(TAREFA 1) Reescreva as linhas do material do exercício, começando pela primeira e terminando na que contém "பார்த்தாத்தான்", trocando "Transcribe" por "Copy" e deixando todo o resto igual.

(TEXTO PARA LEITURA)

.....

A sala do Tribunal do Júri foi reservada desta segunda (23) até sexta-feira (27), mas o veredito pode sair antes, segundo o Tribunal de Justiça do DF.
A primeira testemunha ouvida foi a delegada Mabel Faria Corrêa, que comandou parte das investigações do caso (veja mais abaixo). Ela assumiu a apuração após o afastamento da delegada Martha Vargas, acusada de diversas irregularidades na condução do inquérito.
O que está em jogo
Adriana Villela, de 55 anos, é ré por triplo homicídio em um processo com mais de 20 mil páginas. No dia do crime, no sexto andar do bloco C da 113 Sul, quadra nobre de Brasília, foram assassinados:
- o pai dela, José Guilherme Villela, 73 anos, ex-ministro do Tribunal Superior Eleitoral (TSE), com 38 facadas;
- a mãe dela, Maria Carvalho Mendes Villela, 69 anos, advogada, com 12 facadas;
- a empregada doméstica da família, Francisca Nascimento da Silva, 58 anos, com 23 facadas.
Adriana sempre negou todas as acusações. A defesa dela argumenta que o “processo é uma distorção psicológica feita pelo Ministério Público”. O advogado Antônio Carlos de Almeida Castro, o Kakay, alega que uma “linha do tempo” feita pela defesa comprova todos os passos da acusada no dia do crime.
Já o MP sempre disse ter convicção de que Adriana esteve na cena do crime e foi a mandante dos três assassinatos. Para a acusação, o laudo comprova a presença de impressões digitais dela em um dos cômodos do apartamento da família.

.....

(TAREFA 2) Copie do texto sobre o julgamento o trecho que começa em "Já o MP sempre" e termina em "apartamento da família.", sem mudar nada.

.....

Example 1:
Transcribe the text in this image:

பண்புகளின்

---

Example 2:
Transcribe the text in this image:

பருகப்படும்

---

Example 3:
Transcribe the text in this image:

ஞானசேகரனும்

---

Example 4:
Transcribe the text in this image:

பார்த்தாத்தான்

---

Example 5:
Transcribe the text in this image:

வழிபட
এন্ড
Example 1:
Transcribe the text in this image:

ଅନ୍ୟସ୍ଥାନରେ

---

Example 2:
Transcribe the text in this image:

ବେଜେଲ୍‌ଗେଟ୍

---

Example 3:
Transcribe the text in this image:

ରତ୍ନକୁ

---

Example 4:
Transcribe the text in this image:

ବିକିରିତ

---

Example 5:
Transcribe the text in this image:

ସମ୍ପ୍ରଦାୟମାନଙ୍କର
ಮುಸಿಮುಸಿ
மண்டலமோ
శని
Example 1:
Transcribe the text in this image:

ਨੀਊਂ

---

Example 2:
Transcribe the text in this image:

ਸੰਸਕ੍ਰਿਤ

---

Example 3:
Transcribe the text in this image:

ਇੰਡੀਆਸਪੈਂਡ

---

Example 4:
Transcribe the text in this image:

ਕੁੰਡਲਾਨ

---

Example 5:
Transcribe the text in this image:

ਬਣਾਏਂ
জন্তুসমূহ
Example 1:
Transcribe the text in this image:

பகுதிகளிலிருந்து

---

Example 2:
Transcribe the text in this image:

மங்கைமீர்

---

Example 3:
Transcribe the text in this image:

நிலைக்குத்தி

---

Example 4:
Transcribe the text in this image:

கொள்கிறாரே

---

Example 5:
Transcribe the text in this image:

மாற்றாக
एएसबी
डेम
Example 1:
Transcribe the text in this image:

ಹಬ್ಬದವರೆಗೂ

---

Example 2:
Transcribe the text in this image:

.....

(RESPOSTA 1)
Example 1:
Copy the text in this image:

பண்புகளின்

---

Example 2:
Copy the text in this image:

பருகப்படும்

---

Example 3:
Copy the text in this image:

ஞானசேகரனும்

---

Example 4:
Copy the text in this image:

பார்த்தாத்தான்

(RESPOSTA 2)
Já o MP sempre disse ter convicção de que Adriana esteve na cena do crime e foi a mandante dos três assassinatos. Para a acusação, o laudo comprova a presença de impressões digitais dela em um dos cômodos do apartamento da família.